Pre-draft measurables
| Height | Weight | Arm length | Hand span | 40-yard dash | 20-yard shuttle | Vertical jump | Broad jump | Bench press |
| 5 ft 10+1⁄2 in (1.79 m) | 205 lb (93 kg) | 30+3⁄4 in (0.78 m) | 8+1⁄4 in (0.21 m) | 4.65 s | 4.62 s | 34+1⁄2 in (0.88 m) | 9 ft 11 in (3.02 m) | 16 reps |
All values from 2018 NFL Combine

===New York Giants===
After going undrafted in the 2018 NFL Draft, Chandler signed with the New York Giants as a rookie free agent on May 10, 2018. After a strong preseason, Chandler made the Giant's final 53-man roster.

On November 5, 2019, Chandler was waived by the Giants and re-signed to the practice squad. On December 10, he was re-signed to the active roster.
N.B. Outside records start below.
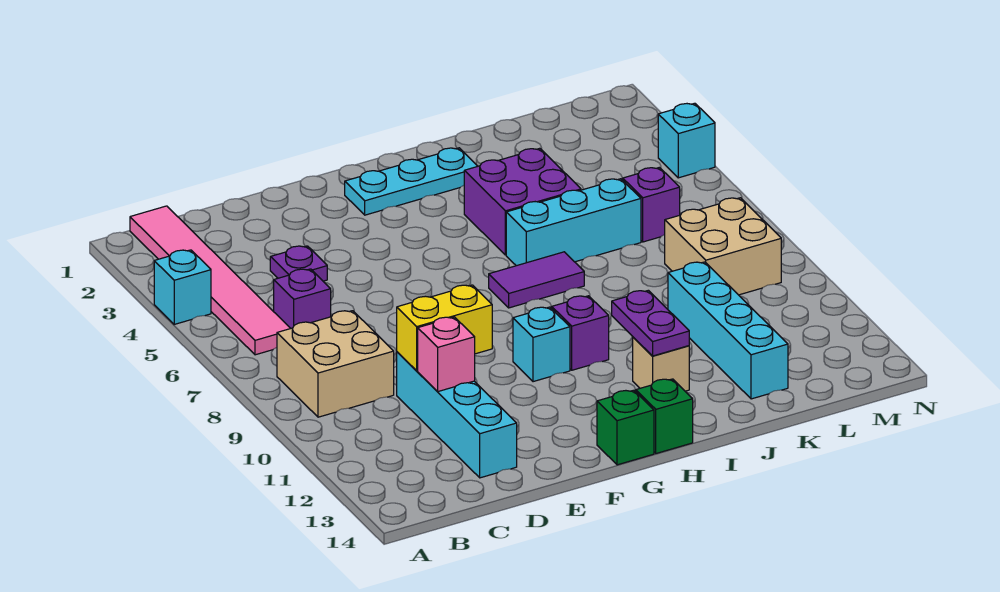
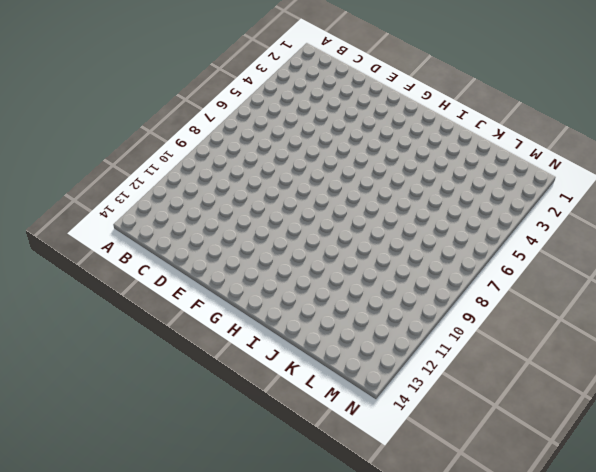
none -> cyan 1x1 brick [154,250,211,324]
none -> pink 1x6 tile [130,206,291,355]
none -> tan 2x2 brick [277,311,394,417]

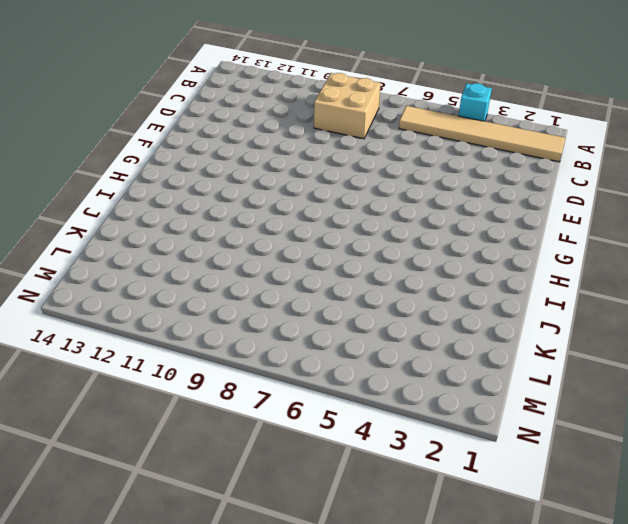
tan 1x6 tile [399,106,565,162] -> pink 1x6 tile [130,206,291,355]
none -> purple 1x1 brick [274,269,331,328]
none -> purple 1x1 plate [270,246,327,281]
none -> cyan 1x4 brick [397,352,517,478]

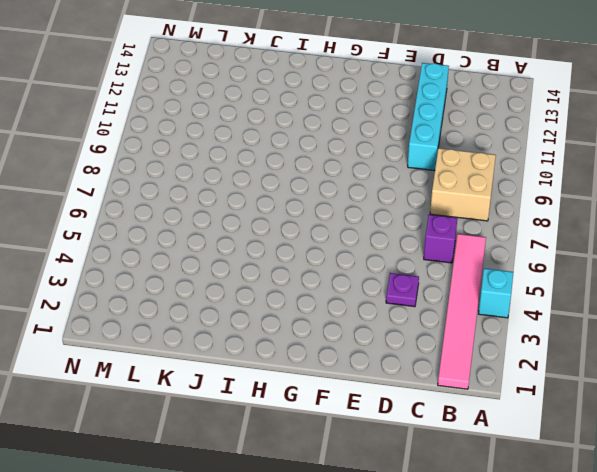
none -> cyan 1x3 plate [345,148,478,215]
none -> cyan 1x1 brick [513,307,570,382]
none -> green 1x1 brick [597,390,654,465]

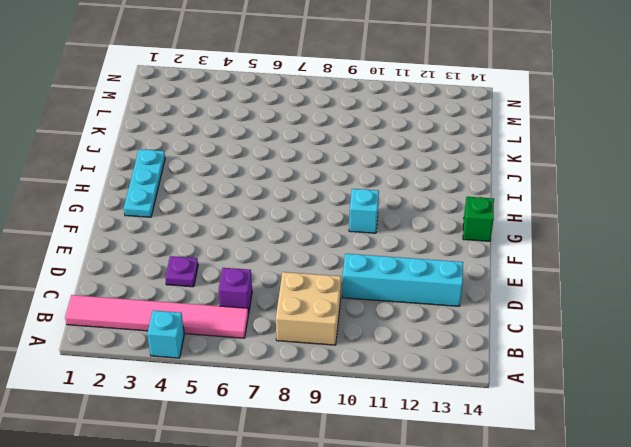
none -> purple 1x2 tile [489,252,584,308]
none -> purple 1x1 brick [551,296,609,370]
none -> green 1x1 brick [635,379,693,453]

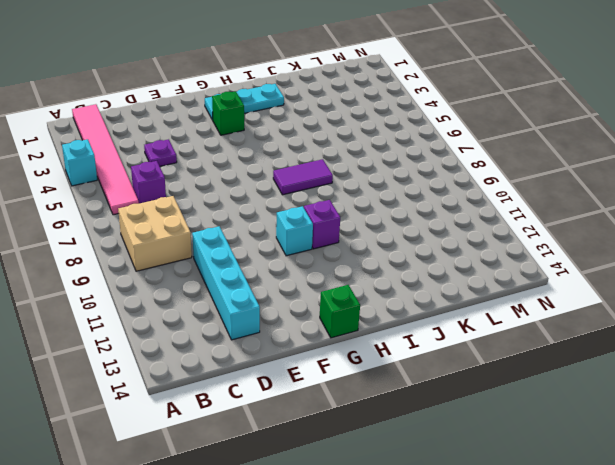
green 1x1 brick [212,91,244,135] -> green 1x1 brick moved to [635,379,693,453]
none -> purple 2x2 brick [464,148,581,255]
none -> cyan 1x3 brick [506,179,641,266]
none -> tan 1x1 brick [633,337,689,391]

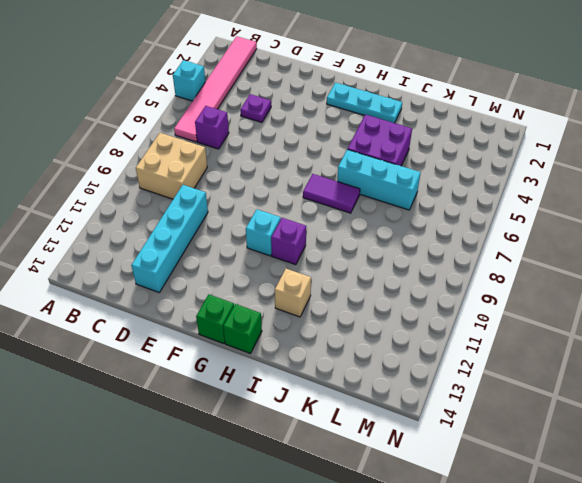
none -> cyan 1x4 brick [668,262,788,399]
none -> purple 1x1 brick [623,167,680,242]
none -> tan 2x2 brick [665,198,781,295]

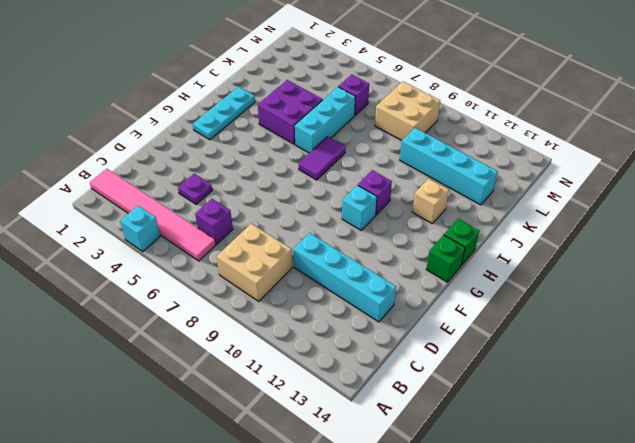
none -> cyan 1x1 brick [658,103,715,178]
none -> yellow 1x2 brick [397,285,492,371]
none -> pink 1x1 brick [418,317,475,392]

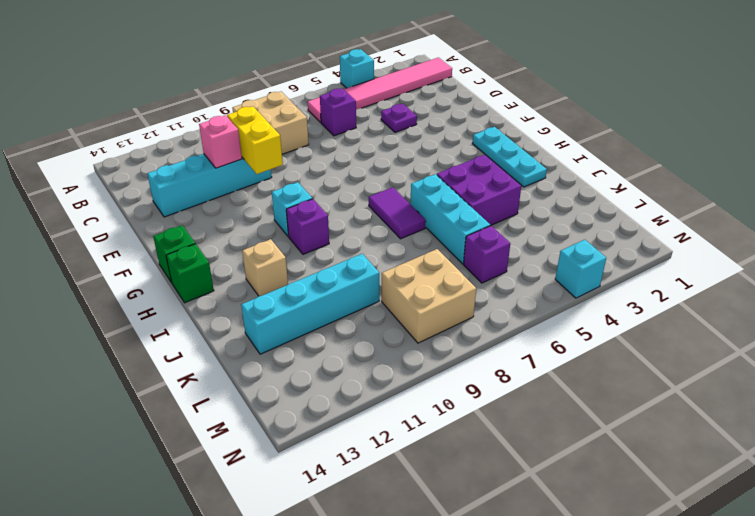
none -> purple 1x2 plate [612,290,689,356]

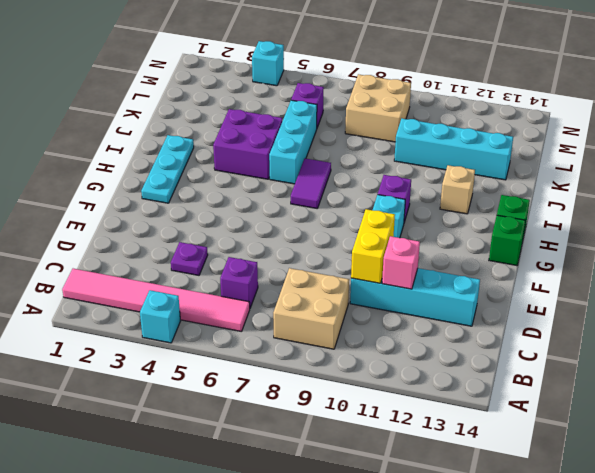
none -> purple 1x2 plate [612,290,689,356]

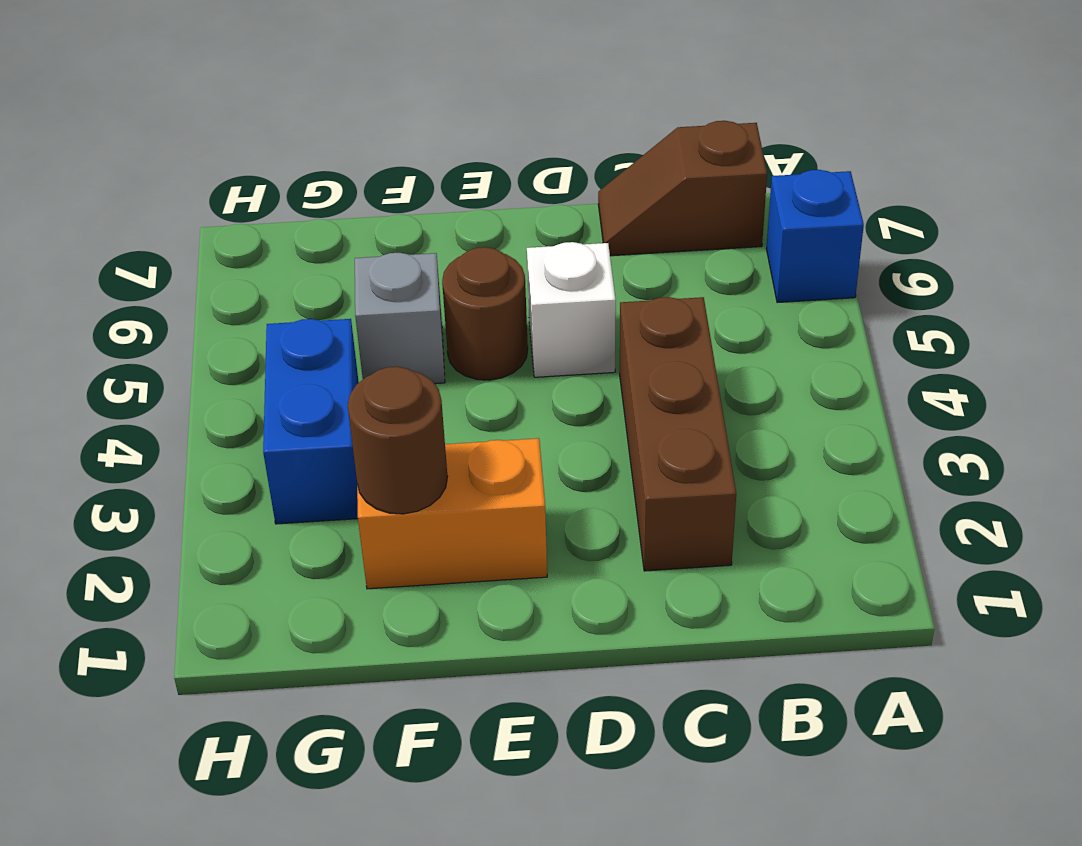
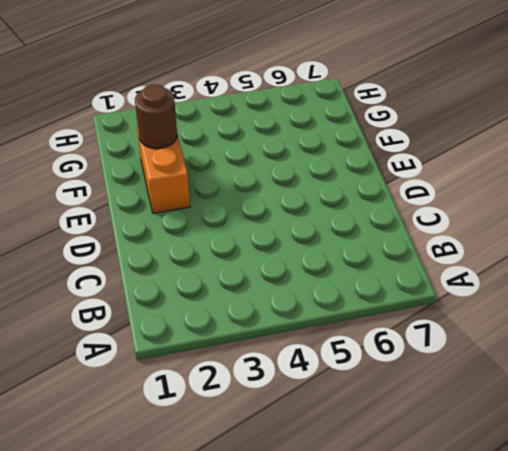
none -> blue 1x1 brick [766,170,864,303]
none -> brown 1x2 slope [598,121,767,256]

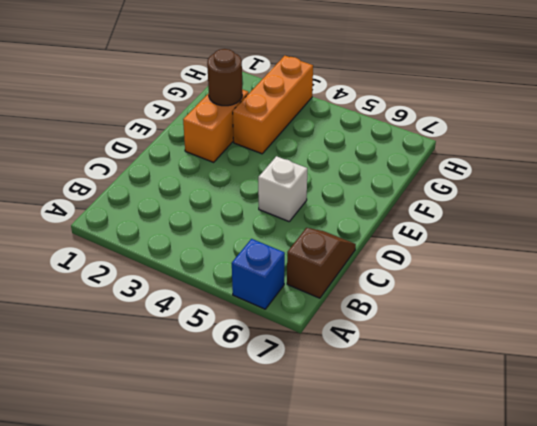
orange 1x3 brick [233,56,313,154] -> blue 1x2 brick [263,319,359,524]
none -> brown 1x3 brick [620,297,736,571]
none -> brown 1x1 round brick [442,247,528,380]

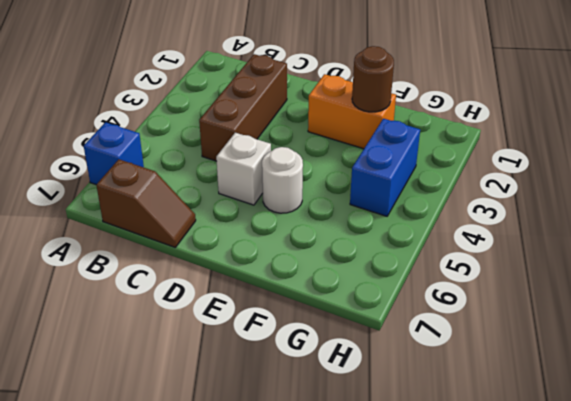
white 1x1 round brick [262,147,303,213] -> brown 1x1 round brick [442,247,528,380]
none -> grey 1x1 brick [355,253,445,384]

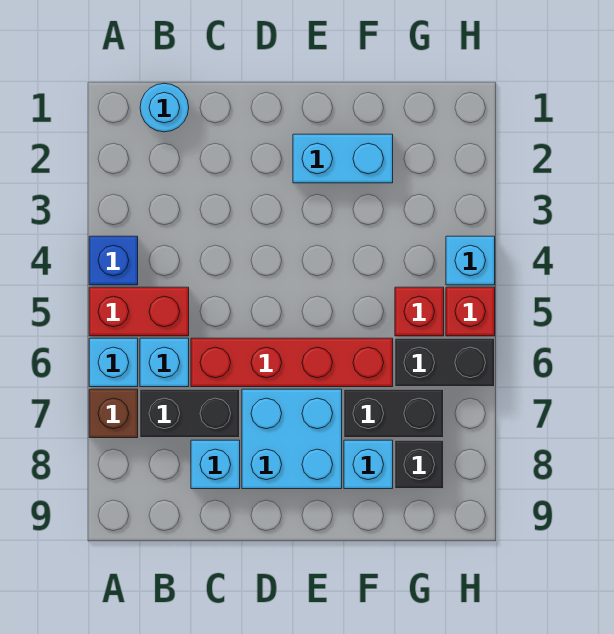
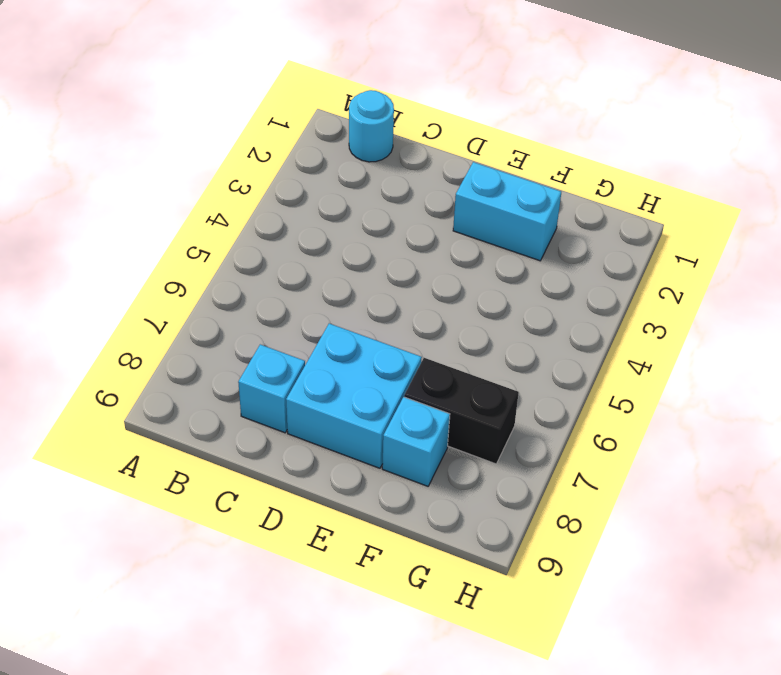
none -> blue 1x1 brick [89,236,138,285]
none -> red 1x2 brick [89,287,189,336]
none -> cyan 1x1 brick [89,338,138,387]

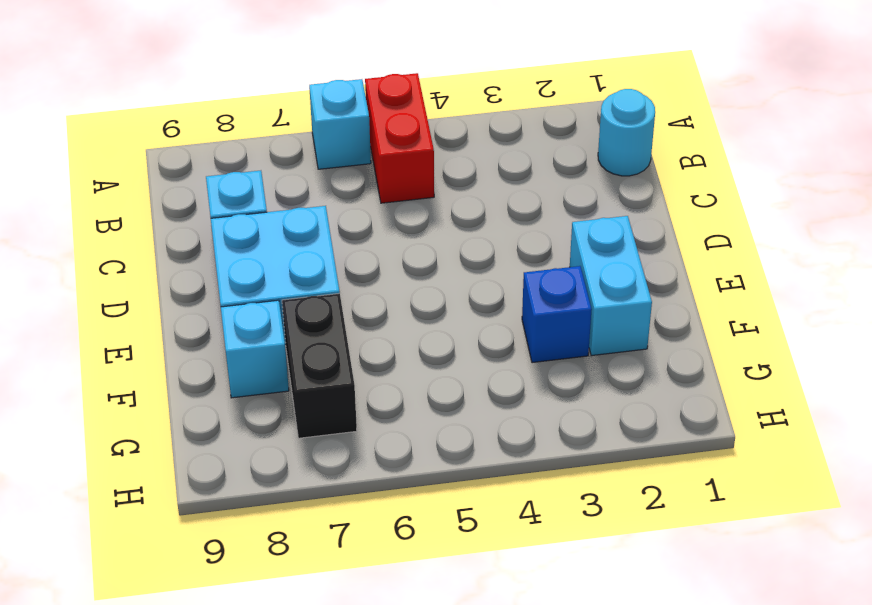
blue 1x1 brick [522,266,592,363] -> blue 1x1 brick moved to [89,236,138,285]
none -> brown 1x1 brick [89,389,138,438]
none -> cyan 1x1 brick [140,338,189,387]
none -> black 1x2 brick [140,389,240,438]

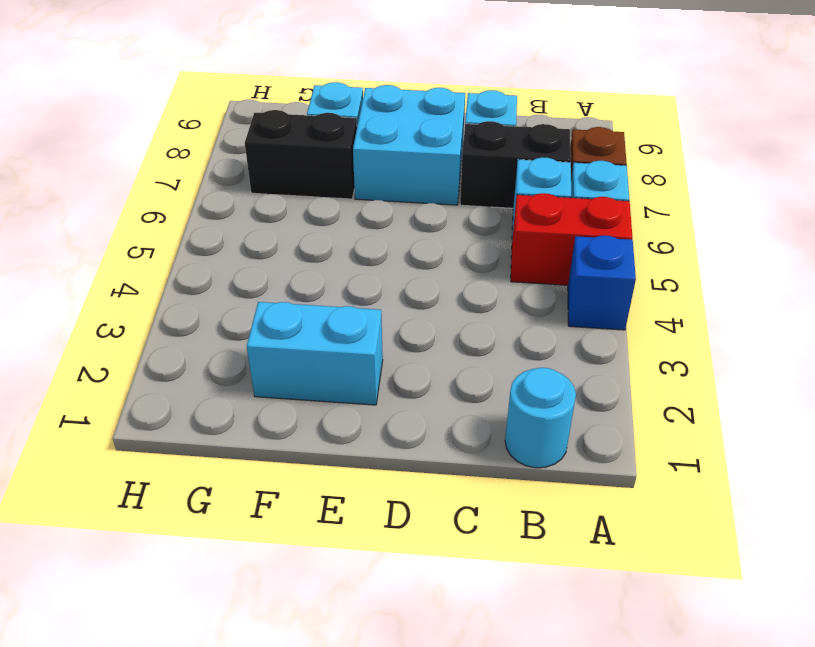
none -> red 1x4 brick [191,338,393,387]
none -> red 1x1 brick [395,287,444,336]
none -> black 1x2 brick [395,338,495,387]

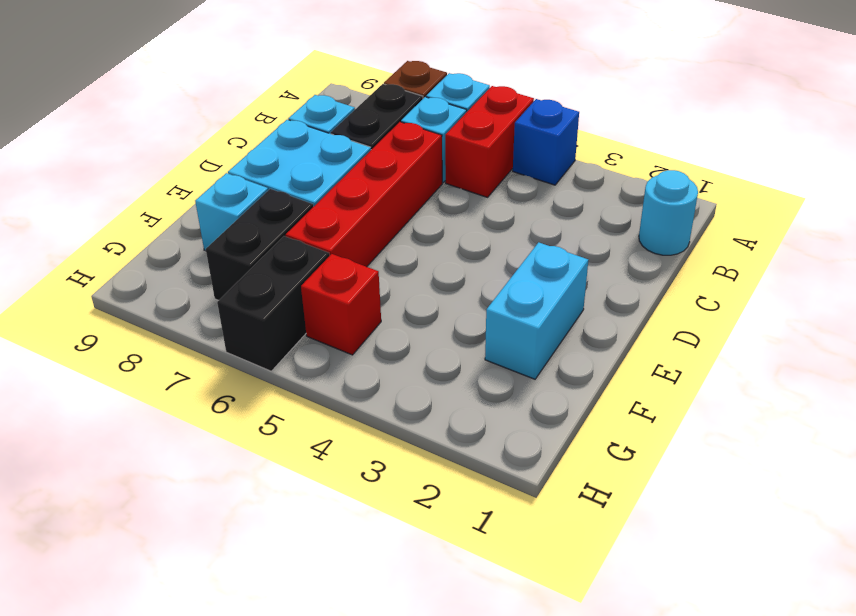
none -> black 1x1 brick [395,440,444,489]
none -> cyan 1x1 brick [446,236,495,285]
none -> red 1x1 brick [446,287,495,336]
On September 6, 2020, Chandler was waived by the Giants, and was signed to the team's practice squad two days later. He was elevated to the active roster on September 14 for the team's week 1 game against the Pittsburgh Steelers, and reverted to the practice squad the next day. He was elevated again on September 19 for the team's week 2 game against the Chicago Bears, and reverted to the practice squad again after the game. He was promoted to the active roster on October 2, 2020, but waived four days later and re-signed to the practice squad on October 8.

===Carolina Panthers===
On October 23, 2020, Chandler was signed by the Carolina Panthers off the Giants practice squad. He was reunited with Panthers' head coach Matt Rhule, who previously served as his head coach at Temple. Chandler was waived by the Panthers on November 21, 2020, and re-signed to the practice squad three days later. He signed a reserve/future contract with the Panthers on January 4, 2021.

On March 15, 2022, Chandler signed a one-year contract extension with the Panthers.

Chandler was suspended the first two games of the 2023 season for violating the league’s policy on performance-enhancing substances.

===Arizona Cardinals===
On August 15, 2023, Chandler signed with the Arizona Cardinals. On August 28, Chandler was released by the Cardinals as part of final roster cuts before the start of the season.

===Washington Commanders===
On October 10, 2023, the Washington Commanders signed Chandler to their practice squad. He became a free agent when his practice squad contract expired after the season.